Start of Source document

You Can’t Always Get What You Want: Lessons From Divergent Macro and Markets

Given the surge in yields on this first trading day of the year, it may seem unnecessary and backward looking to talk about the drivers of lower yields way back in 2021. But an understanding of why we saw macro and markets seemingly diverge last year is important for setting expectations for 2022, a year that is certainly to come with its own surprises.

Happy new year, all!

You Can’t Always Get What You Want

2021 was the year you could be completely right and wildly wrong at the same time.

It was the year that you could have called the economic backdrop perfectly, but if you had invested portfolios in a way that “should have” aligned with that forecast, your performance was likely lackluster.

Early in 2021 many forecasters said that the U.S. would experience a surge in inflation.

And they were right. The combination of easy year over year comparisons from 2020, strong demand supported by stimulus, shifting demand patterns due to the pandemic and supply issues from the challenges of reopening all came together to drive 40-year high readings in inflation statistics in 2021.

Investors fearing and positioning for this macro backdrop likely dusted off the old playbook for investing during a period of elevated inflation:

1) stay away from long term bonds because bond yields should rise with higher inflation readings, given inflation erodes the real value of the bond; 2) expect a weaker USD, as high inflation makes the currency less attractive; 3) buy gold (and digital gold now) as the purchasing power of the dollar is eroded; and 4) avoid Growth equities that struggle with higher yields and favor Value equities that benefit from stronger commodity prices and near term cash flows.

Oh boy, was this playbook wrong in practice.

The macro call for inflation was right, but asset prices did the opposite of what many expected in an inflationary environment.

Long bond yields fell (prices rose) as inflation took off, the USD rallied through the year, gold was a lackluster -4% on the year, digital gold peaked vs. the S&P 500 early in the year and Growth outperformed Value as real yields plunged.

This divergence in macro and asset prices in 2021 carries with it important lessons as we go into 2022.We can have confidence in a macro outlook, but simple, clean heuristics of what to buy/sell in a certain environment clearly are not enough to make positioning decisions.

So let’s start with the lessons for 2022 that we can learn from these divergences.

From there we’ll look at the specific example of how long term bonds bucked inflation trends in 2021.The path of interest rates is so critical for market returns and leadership, that we must appreciate what happened last year in order to be better prepared for 2022.

Get What You Need: Three Lessons for 2022

We will be publishing an outlook for 2022 in the coming weeks where we will discuss our macro expectations and how we will position to align with these forecasts. In preparation for this, there are a few lessons we can learn from the divergences from 2021.

1. When it comes to positioning think like a Brooklyn hipster: as soon as it gets crowded, it is not cool anymore.

Flows and positioning were key drivers of asset performance in 2021 (as they are in most years).

End of Source document
Start of Dataset extract

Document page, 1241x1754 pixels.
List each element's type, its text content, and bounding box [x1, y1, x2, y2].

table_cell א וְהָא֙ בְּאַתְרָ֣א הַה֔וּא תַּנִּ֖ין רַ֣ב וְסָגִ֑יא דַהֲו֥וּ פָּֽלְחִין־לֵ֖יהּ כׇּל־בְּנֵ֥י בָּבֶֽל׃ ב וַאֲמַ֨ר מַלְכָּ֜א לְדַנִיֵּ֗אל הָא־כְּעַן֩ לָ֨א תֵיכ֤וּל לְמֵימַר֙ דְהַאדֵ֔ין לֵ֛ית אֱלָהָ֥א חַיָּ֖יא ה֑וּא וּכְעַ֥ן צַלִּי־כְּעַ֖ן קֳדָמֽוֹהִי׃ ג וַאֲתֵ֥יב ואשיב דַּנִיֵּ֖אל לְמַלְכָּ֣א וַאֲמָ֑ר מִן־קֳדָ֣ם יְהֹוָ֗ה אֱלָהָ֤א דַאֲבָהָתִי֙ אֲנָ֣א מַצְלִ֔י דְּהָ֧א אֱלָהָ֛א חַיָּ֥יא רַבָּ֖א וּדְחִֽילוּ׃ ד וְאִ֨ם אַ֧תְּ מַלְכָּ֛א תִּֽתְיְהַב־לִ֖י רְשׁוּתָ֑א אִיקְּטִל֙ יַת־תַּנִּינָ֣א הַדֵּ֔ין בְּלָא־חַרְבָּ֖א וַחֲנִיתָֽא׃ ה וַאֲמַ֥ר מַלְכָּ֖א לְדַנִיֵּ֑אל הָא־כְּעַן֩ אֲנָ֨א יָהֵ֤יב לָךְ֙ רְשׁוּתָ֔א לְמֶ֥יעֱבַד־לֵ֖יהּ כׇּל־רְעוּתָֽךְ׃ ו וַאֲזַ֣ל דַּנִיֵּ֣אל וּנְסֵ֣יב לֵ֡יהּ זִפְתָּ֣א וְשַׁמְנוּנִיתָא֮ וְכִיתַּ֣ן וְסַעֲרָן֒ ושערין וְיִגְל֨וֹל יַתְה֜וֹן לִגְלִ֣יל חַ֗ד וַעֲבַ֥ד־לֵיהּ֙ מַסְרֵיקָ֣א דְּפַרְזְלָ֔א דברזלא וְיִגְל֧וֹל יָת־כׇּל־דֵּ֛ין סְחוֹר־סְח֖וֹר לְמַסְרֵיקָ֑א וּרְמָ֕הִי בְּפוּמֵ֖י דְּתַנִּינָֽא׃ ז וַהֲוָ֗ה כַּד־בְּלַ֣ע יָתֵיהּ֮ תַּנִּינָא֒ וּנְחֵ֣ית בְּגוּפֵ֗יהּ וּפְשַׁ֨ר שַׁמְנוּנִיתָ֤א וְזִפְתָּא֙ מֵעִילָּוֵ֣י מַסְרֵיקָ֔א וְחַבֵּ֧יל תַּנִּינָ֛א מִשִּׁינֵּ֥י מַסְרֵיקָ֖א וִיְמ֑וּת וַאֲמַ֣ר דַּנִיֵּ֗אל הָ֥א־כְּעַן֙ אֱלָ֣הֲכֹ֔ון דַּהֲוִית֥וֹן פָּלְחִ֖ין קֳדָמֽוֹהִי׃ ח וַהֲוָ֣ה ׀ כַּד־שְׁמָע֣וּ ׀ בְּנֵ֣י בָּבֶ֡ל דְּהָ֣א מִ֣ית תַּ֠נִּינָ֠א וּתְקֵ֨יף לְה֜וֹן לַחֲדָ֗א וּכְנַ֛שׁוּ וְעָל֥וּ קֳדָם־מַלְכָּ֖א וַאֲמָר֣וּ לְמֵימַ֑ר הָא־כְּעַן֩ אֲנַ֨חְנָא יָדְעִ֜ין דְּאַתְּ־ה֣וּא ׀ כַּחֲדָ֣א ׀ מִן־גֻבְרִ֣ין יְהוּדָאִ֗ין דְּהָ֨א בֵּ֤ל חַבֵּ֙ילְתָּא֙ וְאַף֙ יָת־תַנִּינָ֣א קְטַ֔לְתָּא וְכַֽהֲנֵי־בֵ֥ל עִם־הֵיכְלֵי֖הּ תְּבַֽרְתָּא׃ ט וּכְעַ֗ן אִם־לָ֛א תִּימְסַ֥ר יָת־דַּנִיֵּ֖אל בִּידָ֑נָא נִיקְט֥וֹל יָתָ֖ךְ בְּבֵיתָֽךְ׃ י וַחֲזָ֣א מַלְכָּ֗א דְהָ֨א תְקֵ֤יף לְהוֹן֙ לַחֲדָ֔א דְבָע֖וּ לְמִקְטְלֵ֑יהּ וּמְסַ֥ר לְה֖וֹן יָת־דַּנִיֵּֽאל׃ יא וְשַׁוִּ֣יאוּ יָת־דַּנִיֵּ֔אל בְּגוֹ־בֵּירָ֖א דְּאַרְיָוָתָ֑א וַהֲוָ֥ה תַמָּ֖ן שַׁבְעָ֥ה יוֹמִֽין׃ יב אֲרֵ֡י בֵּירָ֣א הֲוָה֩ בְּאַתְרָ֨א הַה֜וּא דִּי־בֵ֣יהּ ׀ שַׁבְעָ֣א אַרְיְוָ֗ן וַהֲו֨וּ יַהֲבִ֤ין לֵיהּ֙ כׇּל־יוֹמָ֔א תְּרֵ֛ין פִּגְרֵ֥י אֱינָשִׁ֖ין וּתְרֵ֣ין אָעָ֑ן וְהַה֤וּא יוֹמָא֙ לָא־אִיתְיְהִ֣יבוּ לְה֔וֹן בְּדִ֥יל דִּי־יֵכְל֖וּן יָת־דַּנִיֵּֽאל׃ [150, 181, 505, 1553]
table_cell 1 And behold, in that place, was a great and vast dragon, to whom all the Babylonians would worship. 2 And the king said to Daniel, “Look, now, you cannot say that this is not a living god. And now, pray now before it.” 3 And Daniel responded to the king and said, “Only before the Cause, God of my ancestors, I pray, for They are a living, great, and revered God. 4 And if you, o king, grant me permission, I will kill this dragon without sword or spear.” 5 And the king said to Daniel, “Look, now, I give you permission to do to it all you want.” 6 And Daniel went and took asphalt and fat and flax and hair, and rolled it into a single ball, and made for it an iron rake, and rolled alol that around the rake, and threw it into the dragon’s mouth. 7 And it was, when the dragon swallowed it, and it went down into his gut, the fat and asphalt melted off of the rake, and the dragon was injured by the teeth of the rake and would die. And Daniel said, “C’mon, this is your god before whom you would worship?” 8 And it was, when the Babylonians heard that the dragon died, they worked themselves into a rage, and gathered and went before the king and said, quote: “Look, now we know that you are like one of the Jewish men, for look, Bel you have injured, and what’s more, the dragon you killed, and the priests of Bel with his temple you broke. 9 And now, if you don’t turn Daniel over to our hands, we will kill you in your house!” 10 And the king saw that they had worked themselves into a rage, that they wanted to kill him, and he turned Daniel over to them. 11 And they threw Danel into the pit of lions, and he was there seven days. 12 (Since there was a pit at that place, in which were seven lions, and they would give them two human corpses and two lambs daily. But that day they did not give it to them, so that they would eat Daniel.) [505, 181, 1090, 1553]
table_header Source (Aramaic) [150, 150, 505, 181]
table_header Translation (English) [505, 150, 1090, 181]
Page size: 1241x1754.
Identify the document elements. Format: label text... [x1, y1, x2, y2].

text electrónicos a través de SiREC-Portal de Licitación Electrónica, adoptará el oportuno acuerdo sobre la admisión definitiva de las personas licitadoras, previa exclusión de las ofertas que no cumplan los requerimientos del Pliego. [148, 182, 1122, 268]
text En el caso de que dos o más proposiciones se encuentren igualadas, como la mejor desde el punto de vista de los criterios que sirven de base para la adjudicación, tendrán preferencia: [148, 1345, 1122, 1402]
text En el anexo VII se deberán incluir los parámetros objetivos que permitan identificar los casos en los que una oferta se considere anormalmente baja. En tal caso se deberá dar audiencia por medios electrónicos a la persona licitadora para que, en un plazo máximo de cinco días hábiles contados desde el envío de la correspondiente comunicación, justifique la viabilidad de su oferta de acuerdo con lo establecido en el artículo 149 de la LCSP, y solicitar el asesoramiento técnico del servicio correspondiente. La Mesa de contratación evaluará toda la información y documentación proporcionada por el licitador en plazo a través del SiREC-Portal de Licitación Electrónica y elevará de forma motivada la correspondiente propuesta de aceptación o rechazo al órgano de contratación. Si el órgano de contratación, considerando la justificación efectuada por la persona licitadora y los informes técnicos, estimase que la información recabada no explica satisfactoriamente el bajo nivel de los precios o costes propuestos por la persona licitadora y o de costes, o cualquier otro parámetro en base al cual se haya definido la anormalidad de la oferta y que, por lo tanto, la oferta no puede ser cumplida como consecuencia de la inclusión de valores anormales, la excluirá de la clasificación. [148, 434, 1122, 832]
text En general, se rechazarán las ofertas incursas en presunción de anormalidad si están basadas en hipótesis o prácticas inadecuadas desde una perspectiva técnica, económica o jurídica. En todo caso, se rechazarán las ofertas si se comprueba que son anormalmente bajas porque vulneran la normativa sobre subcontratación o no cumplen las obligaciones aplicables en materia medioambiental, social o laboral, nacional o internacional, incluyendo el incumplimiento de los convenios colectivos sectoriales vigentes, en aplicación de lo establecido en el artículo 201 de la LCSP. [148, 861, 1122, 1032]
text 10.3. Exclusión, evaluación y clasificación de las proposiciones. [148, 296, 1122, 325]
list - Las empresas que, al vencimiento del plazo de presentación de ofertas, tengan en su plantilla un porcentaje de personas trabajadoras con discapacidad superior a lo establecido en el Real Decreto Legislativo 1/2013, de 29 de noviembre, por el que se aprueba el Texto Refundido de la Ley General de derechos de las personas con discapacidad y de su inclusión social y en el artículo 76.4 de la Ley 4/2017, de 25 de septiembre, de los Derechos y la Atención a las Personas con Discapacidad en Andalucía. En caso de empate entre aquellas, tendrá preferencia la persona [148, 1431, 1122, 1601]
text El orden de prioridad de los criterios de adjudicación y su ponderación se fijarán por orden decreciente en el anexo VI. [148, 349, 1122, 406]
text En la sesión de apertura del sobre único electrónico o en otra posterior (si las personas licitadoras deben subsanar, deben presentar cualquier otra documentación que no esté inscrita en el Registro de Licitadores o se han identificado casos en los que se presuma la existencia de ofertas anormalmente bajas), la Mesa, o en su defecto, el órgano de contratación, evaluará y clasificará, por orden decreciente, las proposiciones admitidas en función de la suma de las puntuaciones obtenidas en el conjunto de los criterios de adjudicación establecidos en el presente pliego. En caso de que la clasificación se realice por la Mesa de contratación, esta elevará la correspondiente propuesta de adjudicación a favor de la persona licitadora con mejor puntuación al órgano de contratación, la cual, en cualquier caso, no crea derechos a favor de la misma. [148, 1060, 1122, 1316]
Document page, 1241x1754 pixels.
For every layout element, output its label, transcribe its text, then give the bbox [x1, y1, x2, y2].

End of Dataset extract

▶ **Assignment**
Continue the commentary on 2021 markets from where it stops, writing the text that comes next.

▶ **Exercise result**
USD positioning was very short to start the year, helping fuel the rally in the dollar through the year. Flows into “inflation benefitting” assets like Value, cyclicals and commodities reached extremes just as the trades were peaking in March. Demand for Treasuries, whether for superior yield or defensive exposure, helped drive down long yields.

As we start 2022, we can make a few observations about positioning/flows. First, traders are now short long term Treasuries, betting that yields will rise in 2022 (along with consensus forecasts being for higher yields). Second, traders are now long the USD (but not so crowded that it portends an immediate reversal in trend, just that the tailwind from short covering is gone). Third, flows into Growth are at an extreme as investors crowd into the most popular names.

Before we make predictions and set positions, we need to pay careful attention to where others are already most confident and most exposed.

2. What you think is important for markets may be a distraction from the real drivers.

In 2021 the distraction was inflation, whereas the real drivers for asset prices were flows, liquidity and peaking economic momentum (described in the bond section below).

This could be because high inflation did not force the Fed to act immediately to raise rates, allowing policy to stay accommodative. Easy policy plus high inflation resulted in very negative real yields, driving Growth stocks higher.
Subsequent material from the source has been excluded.